---- Source text
Falco on Leaks And Downloading. by Gareth
May 2, 2009, 5:25 pm
Filed under: CHAFF

If we were more careful, then Falco would be one of the popstars people listened to, and paid attention to. It’s a shame it’s never worked out like that, but the man speaks truths on the Future Of The Left blog.

It looks pretty ugly, posting the whole thing here. I tried to edit it down, but all of what he says is very well put, and, in my opinion, true. Good read:

It’s difficult to express exactly what I felt when I found out, last wednesday, that the album had made it’s way onto the internet.  22nd april – approximately eight and a half weeks before release and only three since the fucking thing was mastered and whilst members of the band don’t have shiny little embossed copies there is a promotional cd of the record on sale at ebay for twenty five quid.

I drank a bottle of Jamesons and began to lecture the cat on copyright control. To her credit, she simply fell asleep as Law and Order went about its business in the background.

Myself, Kelson and a couple of the guys at Beggars spent 72 hours or so pissing around, sending angry emails to proud bloggers (and oh, the fucking pride of the feckless thief) and, amongst others, a Russian website that was already charging people for the songs. Motherfuckers. I guess that since the bottom has fallen out of the arms trade,  any collection of notes, however obscure, is a legitimate income source.
--------
---- Extracted information
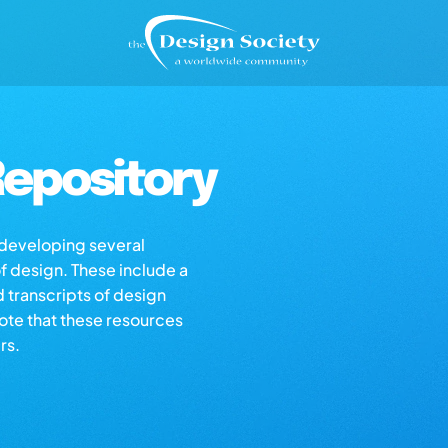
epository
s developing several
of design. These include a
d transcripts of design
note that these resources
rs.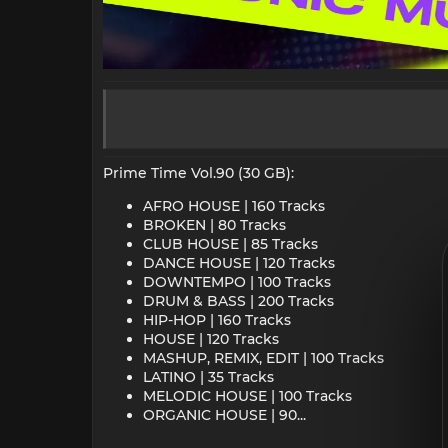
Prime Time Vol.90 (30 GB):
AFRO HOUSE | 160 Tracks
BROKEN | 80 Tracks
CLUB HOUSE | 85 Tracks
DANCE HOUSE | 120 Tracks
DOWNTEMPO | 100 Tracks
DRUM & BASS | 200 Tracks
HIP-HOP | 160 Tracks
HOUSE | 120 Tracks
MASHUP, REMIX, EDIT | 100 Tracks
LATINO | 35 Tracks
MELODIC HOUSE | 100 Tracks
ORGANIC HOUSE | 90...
--------
---- Extracted information
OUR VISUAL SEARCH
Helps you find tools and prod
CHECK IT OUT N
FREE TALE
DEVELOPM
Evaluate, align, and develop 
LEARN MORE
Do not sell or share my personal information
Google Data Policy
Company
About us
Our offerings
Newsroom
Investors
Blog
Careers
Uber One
--------
> **Study questions**
1/ In the blog post about Falco, what was the asking price on eBay for the promotional CD of the album?
2/ Reproduce word for word the stretch of the Falco blog post starting at "Falco on Leaks" and ending at "The Left blog.".

> **Task answers**
1/ Twenty five quid.

2/
Falco on Leaks And Downloading. by Gareth
May 2, 2009, 5:25 pm
Filed under: CHAFF

If we were more careful, then Falco would be one of the popstars people listened to, and paid attention to. It’s a shame it’s never worked out like that, but the man speaks truths on the Future Of The Left blog.